• [Texto de origem]
<<<<

As condições de vida se deterioraram e aqueles que estão detidos recebem pouca informação sobre o que irá acontecer ou por quanto tempo serão mantidos ali. O acesso à água limpa e potável muitas vezes é ameaçado, as condições de saúde que anteriormente eram estáveis agora pioraram, e o risco de propagação de doenças infecciosas aumentou. Com o fechamento do centro de detenção, muitas de nossas atividades foram suspensas, mas estamos desenvolvendo um campo de trânsito que nos permitirá apoiar as pessoas mais vulneráveis do lado de fora do local de detenção.

 

O que acontece quando os refugiados chegam?

Nós respondemos a todos os chamados que recebemos nos alertando de sua chegada, principalmente durante a noite, muitas vezes após travessias aterrorizantes pelo mar. Eles estão com frio, medo, inseguros, confusos e em situação de perigo. Temos pouco tempo até que a polícia os transporte para o centro de detenção. Nós oferecemos cobertores, água e biscoitos, e fazemos uma rápida avaliação médica. Isso nos permite detectar potenciais emergências e encaminhá-los imediatamente ao hospital.

Também apoiamos refugiados vulneráveis fora do centro de detenção, como, por exemplo, mulheres em estágio avançado de gravidez, ou famílias com bebês pequenos, que, após 25 dias, embora ainda não tenham permissão para deixar a ilha, têm o direito de viver fora do campo. Nós oferecemos a eles abrigo e cuidados de saúde, além de apoio psicossocial.

 

Que tipo de suporte você oferece àqueles com algum trauma psicológico?

O apoio psicossocial é muito importante. Algumas pessoas testemunharam atrocidades em seus países de origem e tomaram decisões desesperadas de deixar suas casas, seus meios de subsistência, seus entes queridos, para se arriscar em uma jornada rumo ao desconhecido, em uma tentativa desesperada de encontrar segurança para reconstruir suas vidas.

Muitos dos refugiados chegam com uma esperança que logo se transforma em desespero, à medida que as condições se deterioram e outros desafios imprevisíveis podem provocar recaídas de estresse pós-traumático, o que requer apoio e compreensão qualificados.

Nós apoiamos famílias separadas; menores desacompanhados são identificados e encaminhados aos serviços de proteção à criança e, eventualmente, instalados em abrigos separados. E apoiamos também aqueles que perderam membros da família em um naufrágio.

 

Você tem histórias específicas de indivíduos ou pacientes que possa compartilhar?

>>>>

• [Tarefa 1]
No texto de origem, depois de quantos dias os refugiados vulneráveis, como mulheres em estágio avançado de gravidez ou famílias com bebês pequenos, passam a ter o direito de viver fora do campo?
• [Tarefa 2]
Transcreva do texto de origem o trecho que começa em "Que tipo de" e segue até "e compreensão qualificados.".

• [Material fornecido]

<<<<

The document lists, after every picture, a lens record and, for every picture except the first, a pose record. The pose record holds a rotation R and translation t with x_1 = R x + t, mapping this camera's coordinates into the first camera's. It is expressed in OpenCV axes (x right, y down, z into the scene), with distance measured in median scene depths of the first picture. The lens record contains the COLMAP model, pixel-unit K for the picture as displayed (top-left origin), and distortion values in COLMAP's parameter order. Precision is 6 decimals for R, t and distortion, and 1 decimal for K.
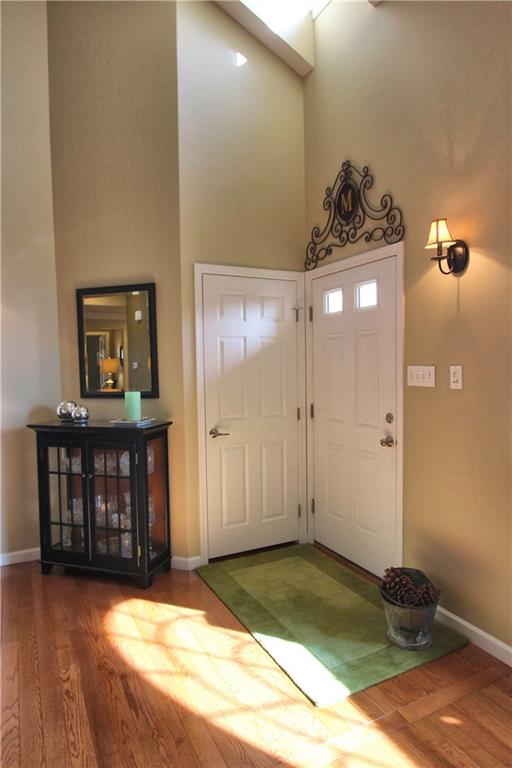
lens RADIAL K [[473.7, 0, 279.5], [0, 473.7, 387.6], [0, 0, 1]] dist [-0.004462, 0.003398]
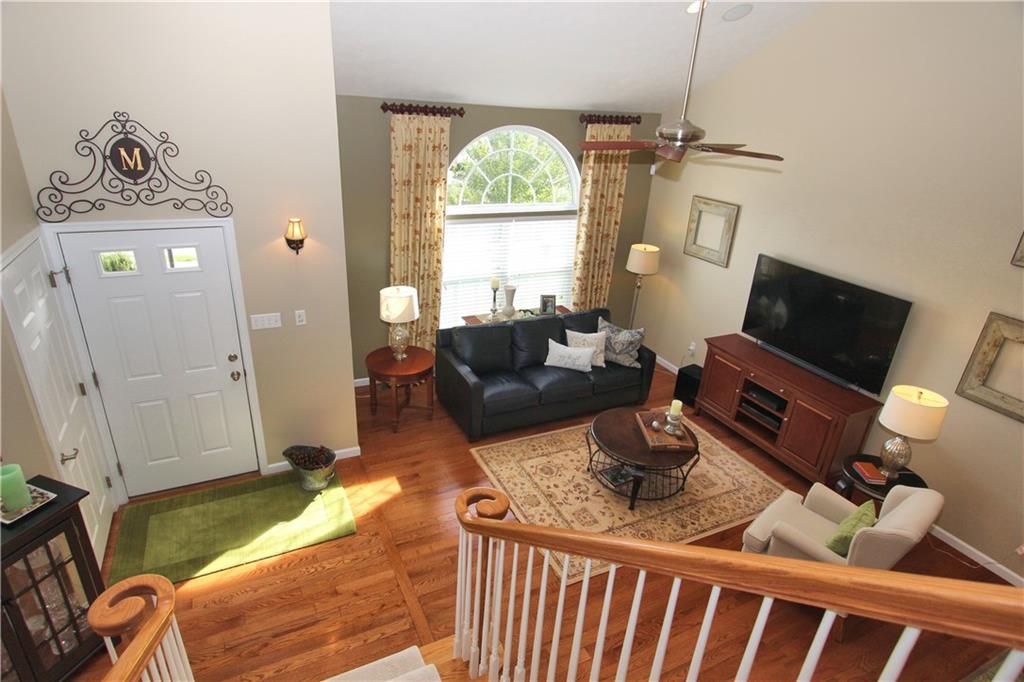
lens RADIAL K [[569.9, 0, 512.4], [0, 569.9, 338.9], [0, 0, 1]] dist [-0.005295, 0.000698]
pose [[0.022263, -0.380658, 0.924448, -0.996368], [-0.014930, 0.924447, 0.381017, -0.504254], [-0.999641, -0.022284, 0.014898, 0.241945]]
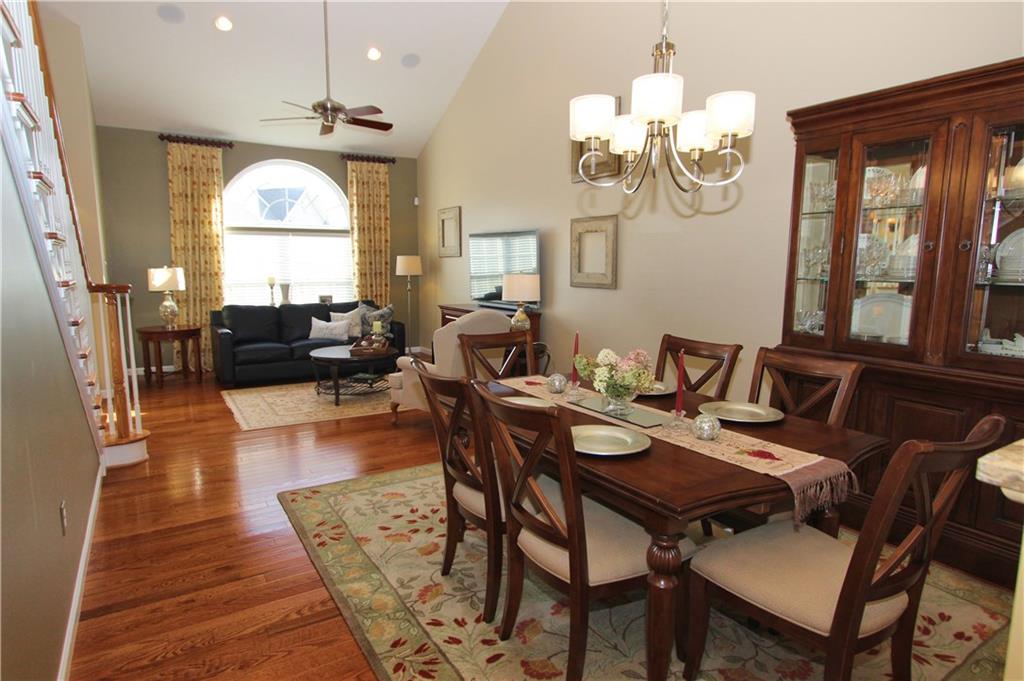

>>>>

• [Resposta esperada 1]
Após 25 dias.

• [Resposta esperada 2]
Que tipo de suporte você oferece àqueles com algum trauma psicológico?

O apoio psicossocial é muito importante. Algumas pessoas testemunharam atrocidades em seus países de origem e tomaram decisões desesperadas de deixar suas casas, seus meios de subsistência, seus entes queridos, para se arriscar em uma jornada rumo ao desconhecido, em uma tentativa desesperada de encontrar segurança para reconstruir suas vidas.

Muitos dos refugiados chegam com uma esperança que logo se transforma em desespero, à medida que as condições se deterioram e outros desafios imprevisíveis podem provocar recaídas de estresse pós-traumático, o que requer apoio e compreensão qualificados.